Could you please check above thinsg that I've understood ?

And It's really helpful for me to expain more details.

Best regards

Yongsig.

  • Hi,

    I think you got confused when I mentioned "task" in my response.

    The task that I mentioned is the BIOS software task that the UDMA unit test application creates to schedule the DMA operation.

    And the cache miss is the program and data cache misses when running multiple "SW" tasks in a CPU. This is will happen because of context switching and the data/stack memory is different for each of the task

    This is not the DMA scheduling inside DRU/UDMA across channel. When multiple channel transfer is done, the DRU/UDMA will interleave the transfer based on priority and then kind of happen in pseudo parallel.

    Hope this clarifies

    Regards

    Sivaraj R

  • Thank you for your reply.
    I think "Task" and "Context swtiching" are OK.
    I will appreciate it if you could check it out again.
       1. Do you mean one task is the same as one API ?

       2. A DRU or UDMA can transfer data using multi-channel or single channel in one API. Right ?
           (like udma_chaining_test in pdk)

       3. "Cache Tag Bank_x" located in MSMC is not data cache but tag memory for tagging the cache.
       4. In summarized DRU throuput table, "Multi CH DDR 1MB to DDR 1MB" has so high CPU Load.
           I think the reason is that there are a lot of interruption and context switching.
           But I was wondering why there are much more context switching when DRU is used than UDMA is used?
    Best regards,
    Yongsig.
  • 1. Task here mean BIOS task. Kindly refer BIOS userguide or generic OS concept to understand task. A task can contain multiple API sequence

    2. To support Multi-channel you need to open/create multiple DMA channels. This could be from one task or multiple tasks. It's up to you how you need to manage in your application. In the test application, we have created one task per channel so that they can run asynchronously.

    3. Yes

    4. There is more context switch because there are more interrupts in DRU as DRu throughput is higher.

  • Thanks Sivaraj.

    I think task, context switching and cache miss are OK.
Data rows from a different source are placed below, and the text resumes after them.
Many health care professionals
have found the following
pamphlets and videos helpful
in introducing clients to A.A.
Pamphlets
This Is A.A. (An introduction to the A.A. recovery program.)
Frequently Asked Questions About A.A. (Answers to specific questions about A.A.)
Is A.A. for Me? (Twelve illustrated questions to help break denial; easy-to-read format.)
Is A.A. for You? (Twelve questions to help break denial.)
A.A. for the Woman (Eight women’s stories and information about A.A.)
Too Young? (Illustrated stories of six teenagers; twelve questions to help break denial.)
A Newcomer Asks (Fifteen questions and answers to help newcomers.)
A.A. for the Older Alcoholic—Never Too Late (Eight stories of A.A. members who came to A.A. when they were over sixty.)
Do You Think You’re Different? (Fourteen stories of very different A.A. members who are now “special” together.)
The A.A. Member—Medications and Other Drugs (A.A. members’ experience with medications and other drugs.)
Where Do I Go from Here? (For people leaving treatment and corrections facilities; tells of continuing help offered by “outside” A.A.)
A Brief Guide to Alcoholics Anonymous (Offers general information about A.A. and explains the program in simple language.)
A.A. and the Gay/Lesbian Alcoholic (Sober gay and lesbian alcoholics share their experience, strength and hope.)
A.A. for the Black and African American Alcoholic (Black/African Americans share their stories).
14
    Finally, I have a question.

    In previous reply, cuould you explain more details about as follows ?

         - "In case of DRU, the DDR and CPU was already loaded"

         - "In case of UDMA, the DDR was not fully utilized with 1CH"

    Best regards

    Yongsig.

  • The DRU in the system can give very high throughput with DDR as well as with MSMC RAM. This is how the System is designed. Hence we get maximum DDR throughput and the DDR will be fully loaded. Since the data transfer is faster with DRU, 1MB transfer gets completed faster and the CPU is interrupted at a higher rate. Hence we get higher CPU load.

    The UDMA transfer by design doesn't provide maximum throughput by design for single channel. We get better throughput when multiple channels are used. Even then it won't be as good as the DRU transfer.